[Items from a dataset]

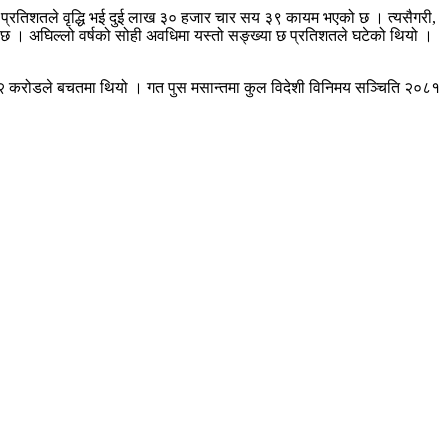
ात प्रतिशतले वृद्धि भई दुई लाख ३० हजार चार सय ३९ कायम भएको छ । त्यसैगरी,
 छ । अघिल्लो वर्षको सोही अवधिमा यस्तो सङ्ख्या छ प्रतिशतले घटेको थियो ।
र्ब ५२ करोडले बचतमा थियो । गत पुस मसान्तमा कुल विदेशी विनिमय सञ्चिति २०८१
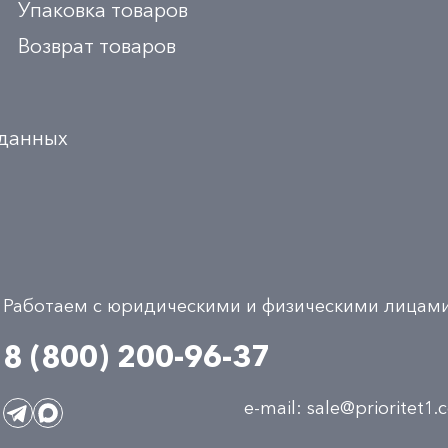
Упаковка товаров
Возврат товаров
 данных
Работаем с юридическими и физическими лицам
8 (800) 200-96-37
e-mail:
sale@prioritet1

Job
In the copy you write, the data above must appear exactly, with no pictures.

Written answer
ात प्रतिशतले वृद्धि भई दुई लाख ३० हजार चार सय ३९ कायम भएको छ । त्यसैगरी,
 छ । अघिल्लो वर्षको सोही अवधिमा यस्तो सङ्ख्या छ प्रतिशतले घटेको थियो ।
र्ब ५२ करोडले बचतमा थियो । गत पुस मसान्तमा कुल विदेशी विनिमय सञ्चिति २०८१
Упаковка товаров
Возврат товаров
 данных
Работаем с юридическими и физическими лицам
8 (800) 200-96-37
e-mail:
sale@prioritet1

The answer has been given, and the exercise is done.